SELECTED EXCERPT >>
Jeremy Corbyn: will 'people's' PMQs last longer than 'brief fling' with Diane Abbott?

17 September

In a series of television interviews, Jeremy Corbyn sought yesterday to clarify his positions on Europe and his attitude to the monarchy. Yet the only thing we can be 100 per cent sure about this morning is that he and Diane Abbott, shadow international development minister, were lovers back in the 1970s. Otherwise, questions remain…

Will he back the stay-in-Europe campaign?

Corbyn came close to saying 'yes', but left himself wiggle-room, telling the BBC he could not envisage the circumstances in which Labour would campaign against Britain staying in the EU, even if David Cameron is unable to negotiate a better membership deal.

"No, I don't see that position because I think we are going to be working with trade unions and social groups all across Europe as well as social groups in this country."

However, he told the BBC that party policy was still "developing".

"Basically, on the question of Europe, I want to see a social Europe, a cohesive Europe, a coherent Europe, not a free market Europe.

"That is a developing position. It is not a problem, we have had that discussion, we are continuing that discussion, there will be very clear statements coming out in the very near future."

Will he respect the monarchy?

Still not clear. Responding to complaints that he had not joined in the singing of God Save the Queen at the Battle of Britain memorial service on Tuesday, he said that he would attend many similar events in the future where he would "take part fully".

Corbyn's aides took this to mean that he will sing the national anthem from now on, The Guardian reports.

But that's not what he promised. And his response to another 'royal' question suggests his aides might be expecting too much.

Asked by the BBC's political editor Laura Kuenssberg whether, as a long-standing republican, he was prepared to kneel before the Queen and kiss her hand when he is appointed to the Privy Council, he claimed he "didn't know that was involved" and said he needed to discuss the matter with colleagues.

Will he stick to the new PMQs format?

Debatable. The idea of asking questions invited from the public got a mixed response, as we reported yesterday (see below). Some liked seeing "democracy in action", others thought he made it too easy for Cameron, because he asked no follow-up questions.

It has been suggested that Corbyn will "mix it up", using the people's questions some weeks, handing over to others on his team on other occasions.

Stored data
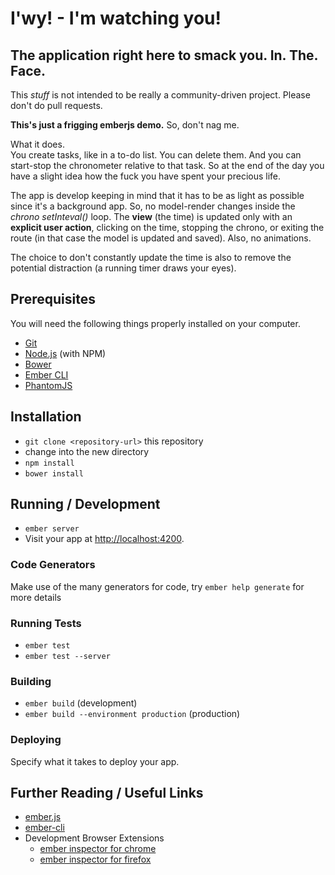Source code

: # I'wy! - I'm watching you!

## The application right here to smack you. In. The. Face.

This _stuff_ is not intended to be really a community-driven project. Please don't do pull requests.

**This's just a frigging emberjs demo.** So, don't nag me.

What it does.  
You create tasks, like in a to-do list. You can delete them. And you can start-stop the chronometer relative to that task. So at the end of the day you have a slight idea how the fuck you have spent your precious life.

The app is develop keeping in mind that it has to be as light as possible since it's a background app. So, no model-render changes inside the _chrono_ _setInteval()_ loop. The **view** (the time) is updated only with an **explicit user action**, clicking on the time, stopping the chrono, or exiting the route (in that case the model is updated and saved). Also, no animations.

The choice to don't constantly update the time is also to remove the potential distraction (a running timer draws your eyes).


## Prerequisites

You will need the following things properly installed on your computer.

* [Git](http://git-scm.com/)
* [Node.js](http://nodejs.org/) (with NPM)
* [Bower](http://bower.io/)
* [Ember CLI](http://www.ember-cli.com/)
* [PhantomJS](http://phantomjs.org/)

## Installation

* `git clone <repository-url>` this repository
* change into the new directory
* `npm install`
* `bower install`

## Running / Development

* `ember server`
* Visit your app at [http://localhost:4200](http://localhost:4200).

### Code Generators

Make use of the many generators for code, try `ember help generate` for more details

### Running Tests

* `ember test`
* `ember test --server`

### Building

* `ember build` (development)
* `ember build --environment production` (production)

### Deploying

Specify what it takes to deploy your app.

## Further Reading / Useful Links

* [ember.js](http://emberjs.com/)
* [ember-cli](http://www.ember-cli.com/)
* Development Browser Extensions
  * [ember inspector for chrome](https://chrome.google.com/webstore/detail/ember-inspector/bmdblncegkenkacieihfhpjfppoconhi)
  * [ember inspector for firefox](https://addons.mozilla.org/en-US/firefox/addon/ember-inspector/)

EXERCISE INSTRUCTIONS >>
[1] Answer these questions about the Corbyn article.
(a) Which two subjects did Corbyn try to clarify in his television interviews?
(b) At which event did he not join in singing God Save the Queen?
(c) Why did some people think he made it too easy for Cameron at PMQs?
[2] Write out the Corbyn article from "Will he respect" to "new PMQs format?", substituting "House of Lords" for "Privy Council".

ANSWERS TO THE PROBLEMS >>
[1]
(a) His positions on Europe and his attitude to the monarchy.
(b) The Battle of Britain memorial service on Tuesday.
(c) He asked no follow-up questions.

[2]
Will he respect the monarchy?

Still not clear. Responding to complaints that he had not joined in the singing of God Save the Queen at the Battle of Britain memorial service on Tuesday, he said that he would attend many similar events in the future where he would "take part fully".

Corbyn's aides took this to mean that he will sing the national anthem from now on, The Guardian reports.

But that's not what he promised. And his response to another 'royal' question suggests his aides might be expecting too much.

Asked by the BBC's political editor Laura Kuenssberg whether, as a long-standing republican, he was prepared to kneel before the Queen and kiss her hand when he is appointed to the House of Lords, he claimed he "didn't know that was involved" and said he needed to discuss the matter with colleagues.

Will he stick to the new PMQs format?